## Instructions to follow
The output should be every line below that includes the word "Smartproduktion".

## Data provided
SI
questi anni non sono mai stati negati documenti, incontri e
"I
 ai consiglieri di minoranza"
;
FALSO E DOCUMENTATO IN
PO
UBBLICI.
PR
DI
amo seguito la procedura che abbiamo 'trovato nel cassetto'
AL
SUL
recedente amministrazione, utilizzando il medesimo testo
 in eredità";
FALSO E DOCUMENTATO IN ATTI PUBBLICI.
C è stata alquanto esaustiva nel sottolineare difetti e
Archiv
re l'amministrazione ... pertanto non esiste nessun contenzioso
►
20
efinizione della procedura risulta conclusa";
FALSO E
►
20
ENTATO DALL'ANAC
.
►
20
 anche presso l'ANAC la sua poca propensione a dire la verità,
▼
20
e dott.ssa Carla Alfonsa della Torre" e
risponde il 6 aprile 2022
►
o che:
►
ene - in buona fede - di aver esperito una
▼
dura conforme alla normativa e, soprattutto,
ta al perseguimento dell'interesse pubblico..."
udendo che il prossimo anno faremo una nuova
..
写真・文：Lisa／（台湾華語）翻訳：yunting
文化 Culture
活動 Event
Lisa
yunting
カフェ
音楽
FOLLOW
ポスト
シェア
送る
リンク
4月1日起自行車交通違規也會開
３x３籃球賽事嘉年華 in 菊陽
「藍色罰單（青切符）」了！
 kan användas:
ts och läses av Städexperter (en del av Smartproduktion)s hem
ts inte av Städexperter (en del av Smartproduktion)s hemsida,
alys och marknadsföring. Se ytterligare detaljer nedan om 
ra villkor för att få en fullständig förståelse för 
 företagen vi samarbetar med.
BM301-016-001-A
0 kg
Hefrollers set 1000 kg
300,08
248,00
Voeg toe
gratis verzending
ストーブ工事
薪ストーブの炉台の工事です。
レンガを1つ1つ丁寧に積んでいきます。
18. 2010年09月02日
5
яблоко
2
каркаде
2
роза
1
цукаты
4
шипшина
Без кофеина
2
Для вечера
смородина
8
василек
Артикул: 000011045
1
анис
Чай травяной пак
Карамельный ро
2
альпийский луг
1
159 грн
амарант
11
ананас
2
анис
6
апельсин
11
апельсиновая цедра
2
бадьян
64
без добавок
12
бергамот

## Response
ts och läses av Städexperter (en del av Smartproduktion)s hem
ts inte av Städexperter (en del av Smartproduktion)s hemsida,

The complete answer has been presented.